Savoir-être/vivre et mouvement me semble donc intrinsèquement liés. C’est dans sa propre mouvance – donc dans l’autorisation que l’on se donne à soi-même de se transformer – que l’on accepte et que l’on peut accueillir la transformation et les mouvements individuels de l’autre. C’est dans la réceptivité de ces subtilités en perpétuels changements que peut s’ouvrir tout un champ réflexif bien particulier : l’observation bienveillante, la tolérance tendre, l’émerveillement innocent, la contemplation attentive.

Par ces pratiques, nous entrainons nos cœurs à se laisser toucher par les vibrations de l’autre, quelle que soit la maitrise, la compétence, la technicité de ce qui est produit. Car nous savons d’ores et déjà que l’autre, tout comme soi, est en mouvement. Que ce qu’il produit, et que ce qui est donc visible, tangible, palpable dans la réalité, n’est que le reflet potentiellement déformé d’une tentative d’expression personnelle. Ce n’est que la courbure de son espace-temps personnel qui est perceptible. Cette prise de conscience nous invite donc à ne pas se fixer sur ce perceptible mais bien sur la source du phénomène perceptible.

Quelle est la densité de cet autre qui se déploie selon ses bosses et ses creux de courbure personnelle ? Quelle est la vibration intrinsèque de son être profond et quelle beauté s’y niche, visible ou masquée ? Comment puis-je me laisser toucher par cet être parfaitement imparfait et imparfaitement parfait ?

Par cet effort conscient, je donne à l’autre ma considération, mon attention, ma tendresse et mon amour inconditionnel.
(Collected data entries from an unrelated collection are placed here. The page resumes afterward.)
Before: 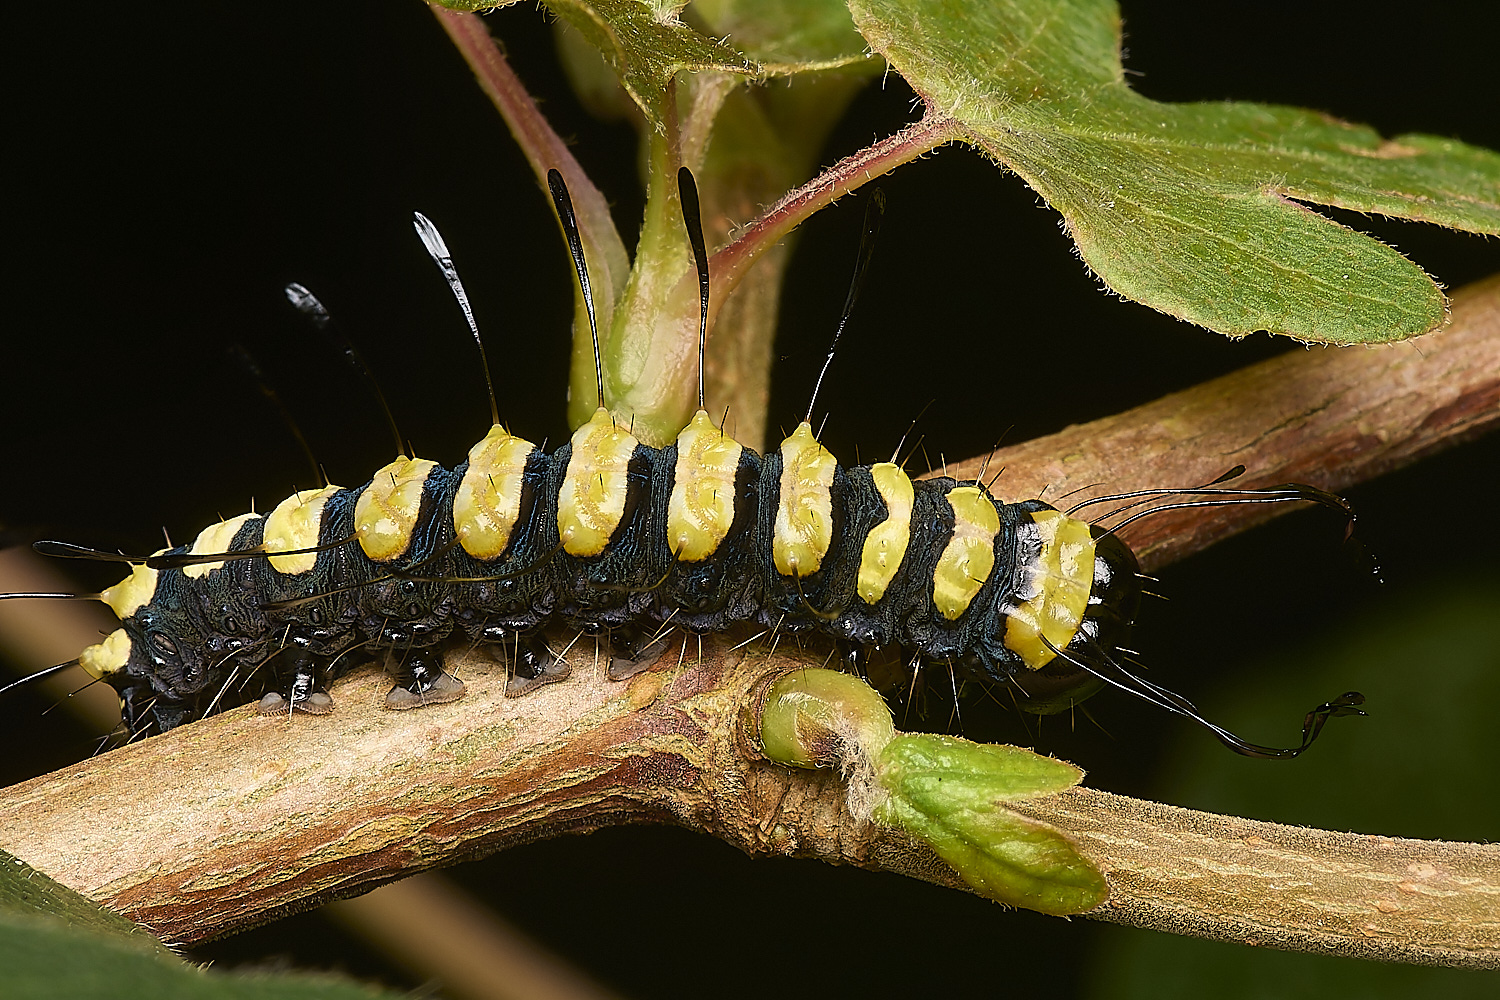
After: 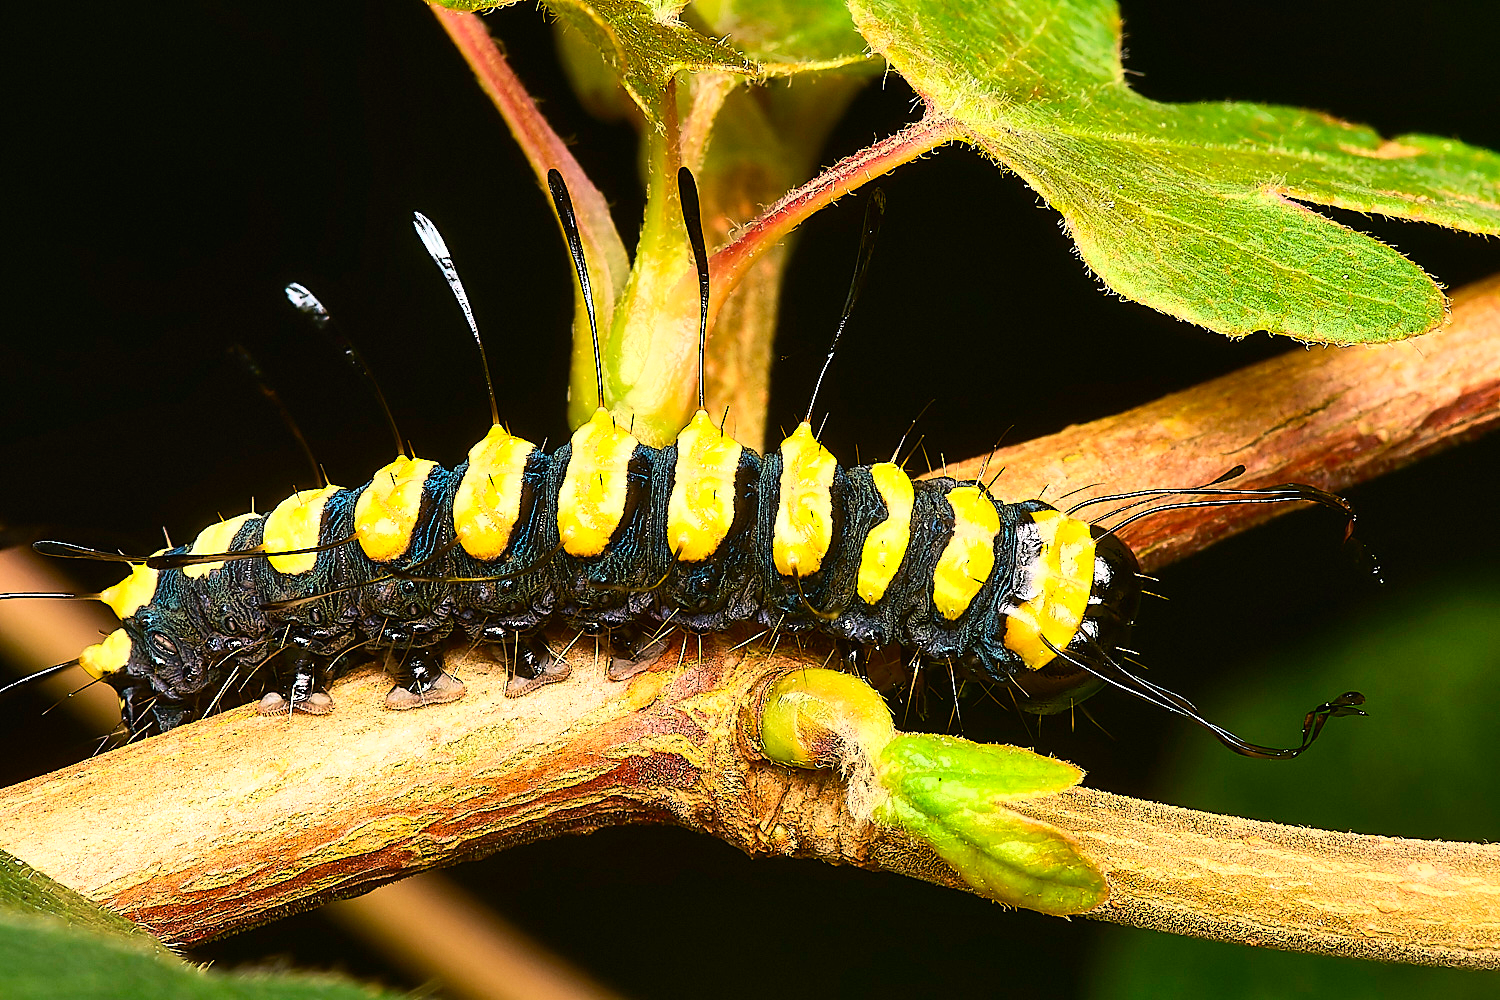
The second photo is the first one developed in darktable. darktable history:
shadows and highlights: soften with gaussian
exposure: black level correction 0, exposure 0.697 EV, compensate highlight preservation false
contrast brightness saturation: contrast 0.228, brightness 0.1, saturation 0.295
Car oui, nous pouvons aimer sans être d’accord, nous pouvons aimer sans pour autant partager tous points de vus et adhérer à la production visible de l’autre, à ce qu’il montre au monde. Car nous savons que ce n’est qu’une part infime de son être ; être qui est méritant à cet amour inconditionnel. Nous l’aimons vraiment à partir du moment où nous lui laissons la place d’être imparfaitement ce qu’il ne montre pas au monde sans lui demander d’être parfaitement ce qu’il est profondément avec nous. Ce n’est pas parce que nous percevons au delà du visible que l’autre devient redevable de le concrétiser dans la matière.

Nous en revenons donc à l’acceptation du mouvement et de la réalité perceptible comme l’unique visibilité de ce qui change. Et ce qui change se doit d’être continuellement imparfait, sans quoi il ne bougerait plus, et donc n’existerait probablement pas ou perdrait beaucoup de sa substance.

Accueillez donc les bras ouverts vos propres imperfections car c’est une opportunité de les faire évoluer ! Accueillez les bras ouverts les imperfections des autres car c’est une opportunité de les inspirer à suivre vos pas vers la tolérance et la tranquille impermanence.

Cet article a 1 commentaire

  1. Caroline P.

    Merci pour votre article riche et fort intéressant. C’est toujours un plaisir que de vous lire ici.